Monday 12 September 2011

£4m For A Few Weeks’ Work? It’s Normal Practice, So Don’t Haggle

I don’t pretend to understand how those in the City make their huge bonuses – I’m not sure they do either – but occasionally I get first hand experience of the business practices that fuel this excess….

I have been a non-executive Director of Holidaybreak plc for the last seven years. Holidaybreak is a large travel group covering a range of businesses from PGL (school trips) to Keycamp (family holidays in mobile homes at campsites throughout Europe). Almost without exception the people I have met who are working at Holidaybreak have been down to earth, hard working and passionate about the service they are providing. This isn’t glamorous work; the largest number work on site, often cleaning the facilities, and earn a below average wage.

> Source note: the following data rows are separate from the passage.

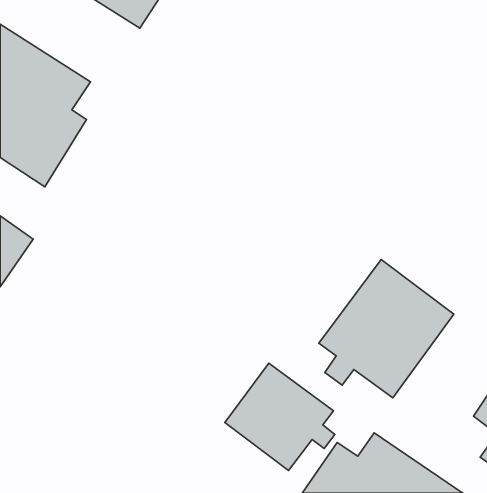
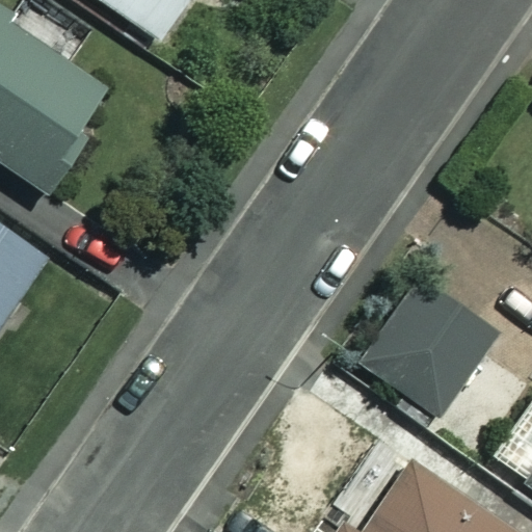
building: [225,363,335,471] -> none

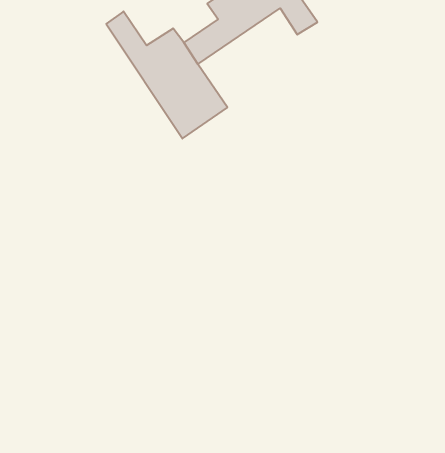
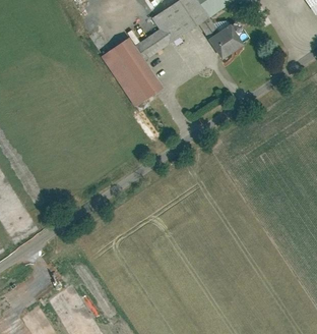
building: none -> [209,24,245,59]

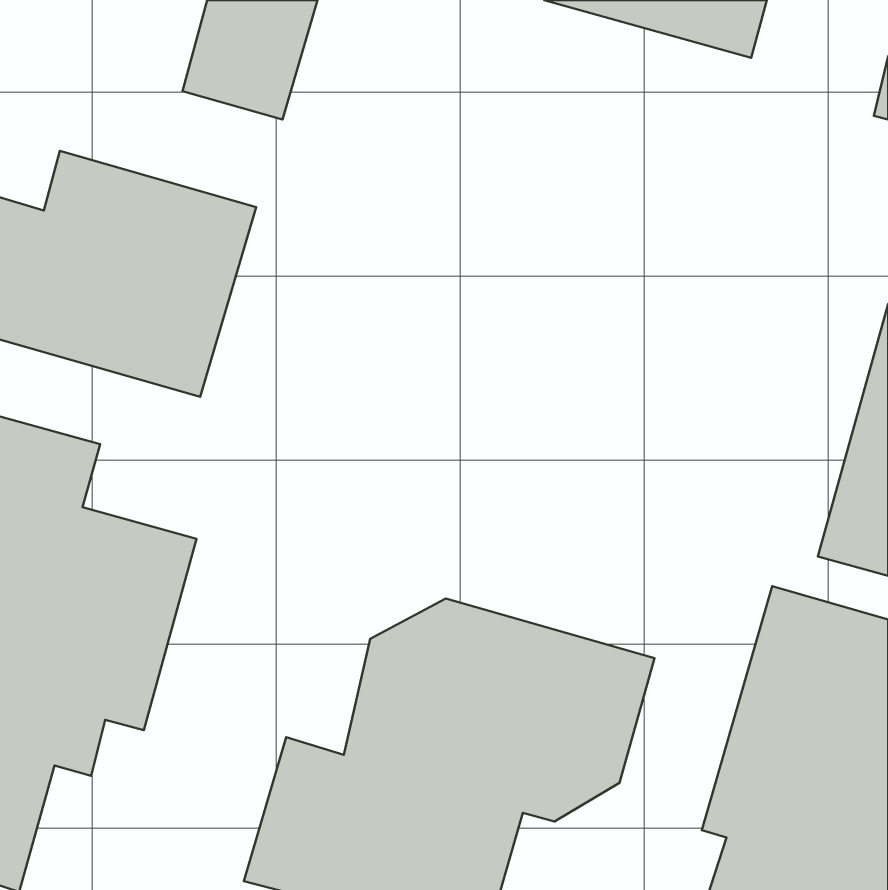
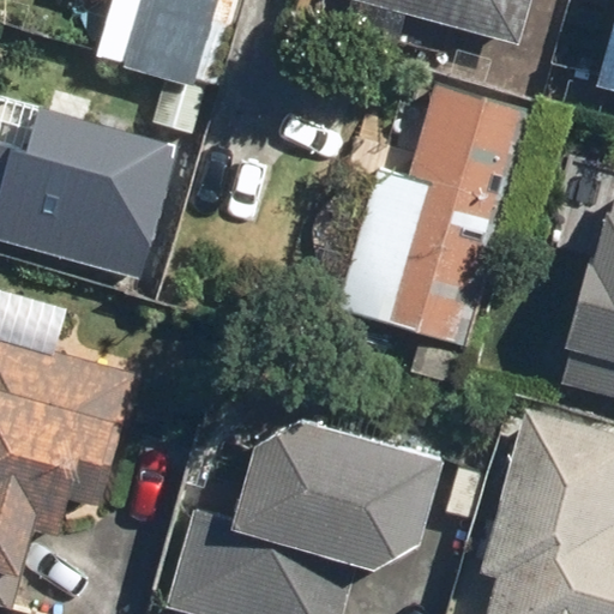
building: none -> [337,80,532,343]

Even at senior levels we have tried to hold to a policy of paying our senior executives salaries below the average pay for their roles (somebody has to be below average if the average isn’t to rise forever), and avoided the appalling golden parachutes that people can sometimes get when they leave. As a team we have tried to reward performance, something that hasn’t always been forthcoming in the current economic environment.

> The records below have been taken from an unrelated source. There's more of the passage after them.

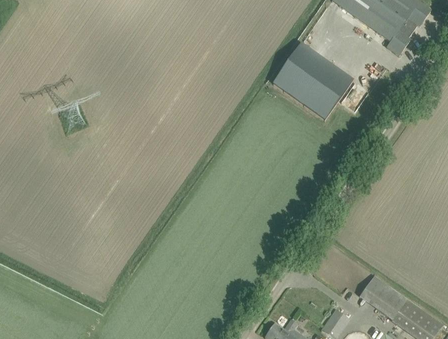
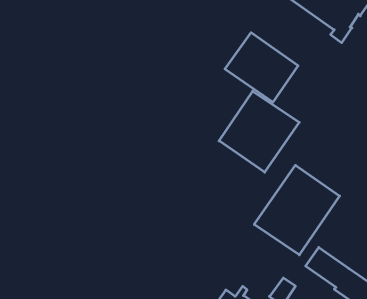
building: none -> [219,91,299,172]
building: none -> [254,165,340,255]

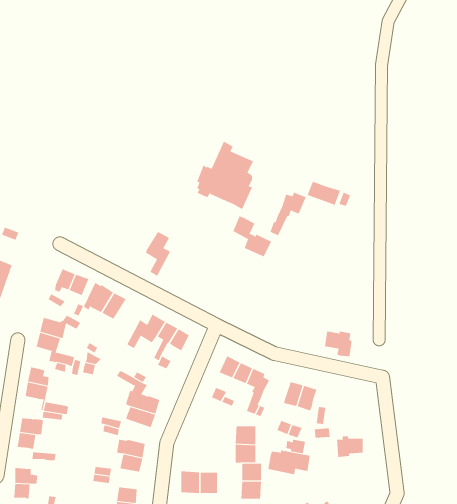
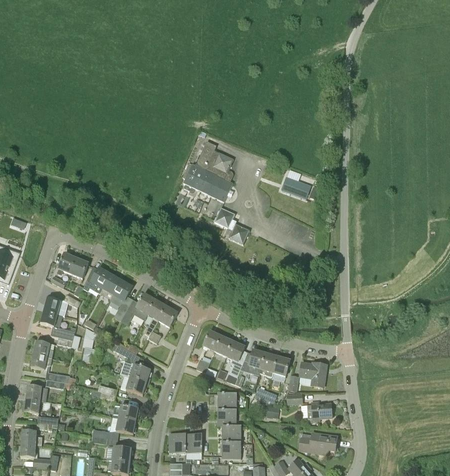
building: [270,192,306,236] -> none
building: [145,231,171,276] -> [110,281,133,321]
building: [324,331,352,357] -> [300,363,325,386]
building: none -> [240,350,266,376]
building: [268,450,311,475] -> [299,432,337,454]

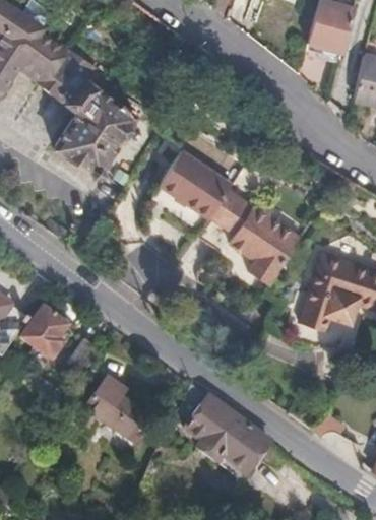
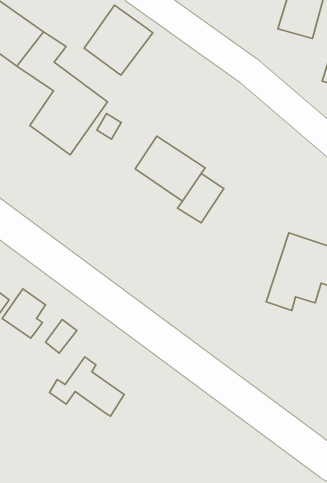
building: none -> [84,5,153,75]
building: [230,201,300,286] -> none
building: [180,389,288,478] -> none

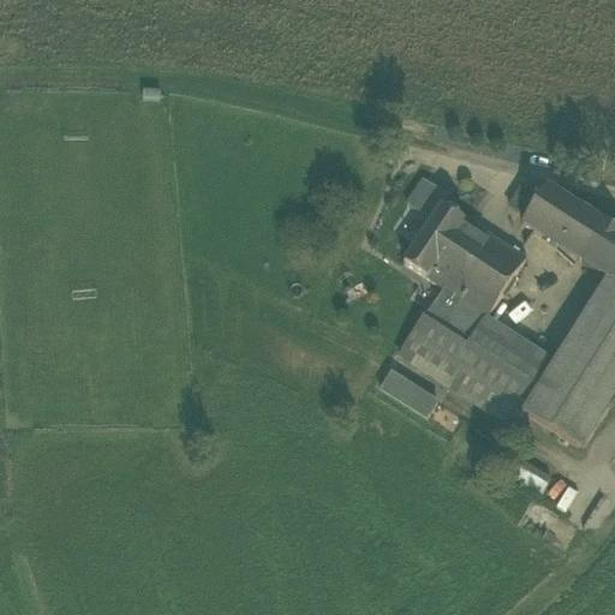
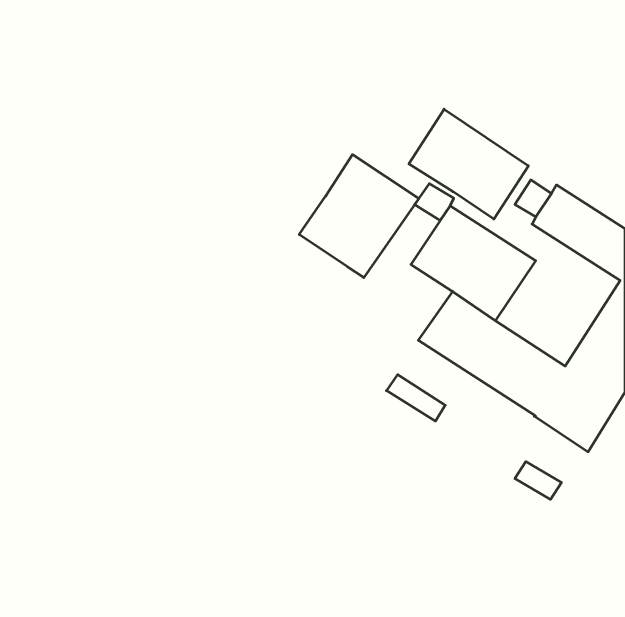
building: none -> [409,109,528,219]
building: none -> [299,155,419,278]
building: [400,334,525,424] -> none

Recently the business received an approach from Cox and Kings, an Indian travel group, to buy Holidaybreak. This ultimately led to us accepting a bid and in the next few weeks shareholders will receive the proceeds of this. As is normal, in fact required, the board hired an investment bank, supposedly to ‘advise’ on how to deal with potentially selling the company.

We all knew that the bank would be paid only if a deal was completed. To some degree this makes sense as shareholders don’t necessarily want to rack up expenses if no transaction takes place, a bit like when you sell a house through an estate agent.

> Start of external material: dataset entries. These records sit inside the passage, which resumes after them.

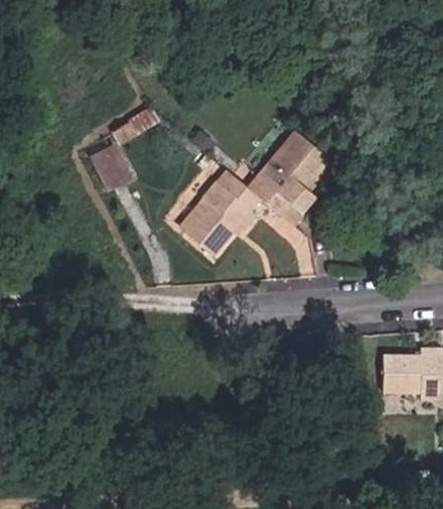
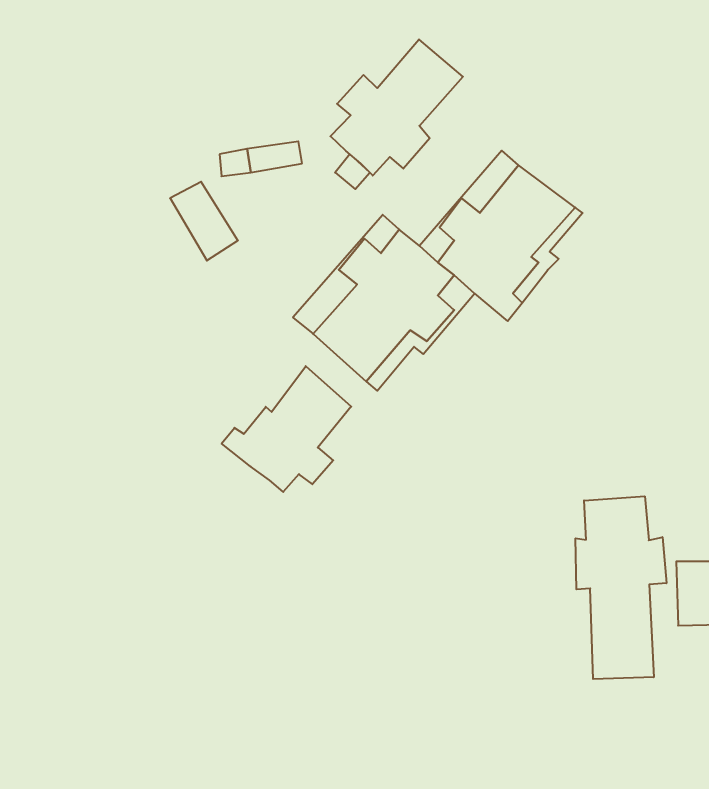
building: none -> [330,39,463,176]
building: none -> [222,366,351,492]
building: none -> [576,496,666,679]

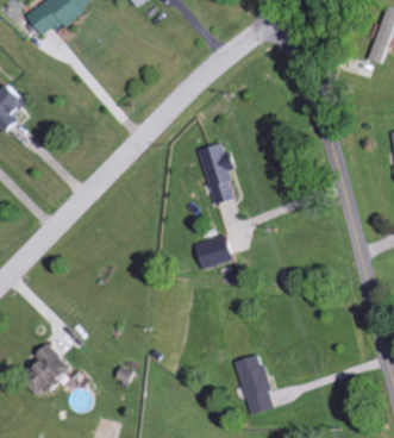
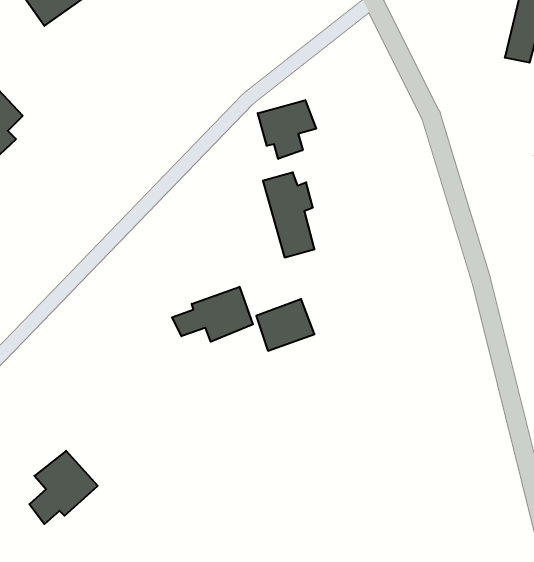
building: none -> [258,100,316,159]
building: none -> [172,287,253,342]
building: [238,353,280,414] -> none

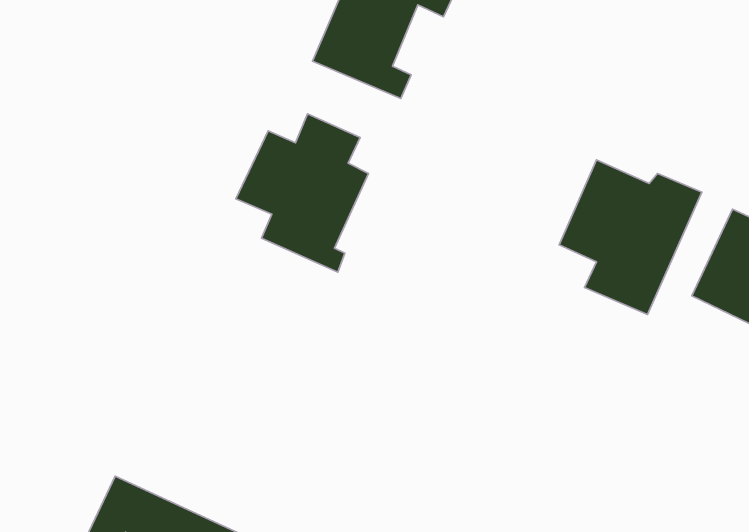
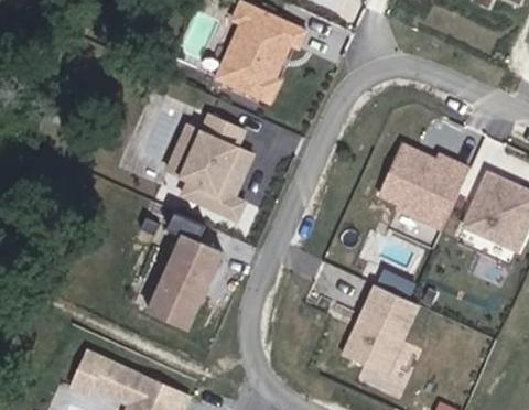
building: none -> [148,231,220,327]
building: none -> [343,285,419,377]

We were also wise enough to know what a ‘no sale, no fee’ arrangement does for the bank’s incentives. As Warren Buffett says, ‘you don’t ask a barber if you need a haircut’. We couldn’t and didn’t let the bank lead the negotiations. Effectively their compromised position prevented the bank’s team, however clever, from adding significant value. Their advice, however worthy and well presented by capable people, was considered tainted.

So how much did we pay for this work? Well you might think that to answer that in a meaningful way would require some knowledge of how much effort they put in. Did they have a team of dozens of high flyers working round the clock for six months? Had they put in thousands of man-hours in advising Holidaybreak on aborted transactions in the past?

I’m afraid I don’t know the answers. Their opening proposal for a fee was over £4m based arbitrarily on 1% of the total (debt and equity) value of the transaction. Why 1%? Because it’s normal, conventional, what everyone does…

Now many of us have paid estate agents a fee based on a percentage of the property value – maybe a fee of a few thousand in total. But at least in most cases the agent found you the buyer, led the price negotiation and managed the complicated process of keeping the often emotional transaction on track. For Holidaybreak the buyer found us, any potential counter-bidders were known to us, we led the negotiation as we didn’t trust the bank’s incentive, and our team, the lawyers and others handled the largely administrative process of completing the transaction.

I’m told, and tend to believe, that most companies simply would have paid the £4m. I estimate the total effort put in by the bank’s senior team at no more than 100 days, probably much less. At £4m the fee is £40,000+ a day – making Premiership footballers look rather impoverished.

We tried to haggle, we asked for details of time spent working on the deal; we stopped making eye contact, we made it clear we didn’t care about the implied ‘reputational’ cost of not playing the game (that the bank would not recommend us for other senior jobs). In the end we were plain unpleasant at times.

This generated a great result: we saved £2m, and all but halved the fee. It was clear from the bank’s body language that we’d broken the unwritten rules. Great – but that’s still £20,000 a day?! To my mind probably still at least 10 times too high, maybe 100 times. But it was as far as we could get without risking the Cox and Kings deal, which we know would benefit shareholders.

Nice work if you can get. And damn hard to explain to the hard working folk at Holidaybreak.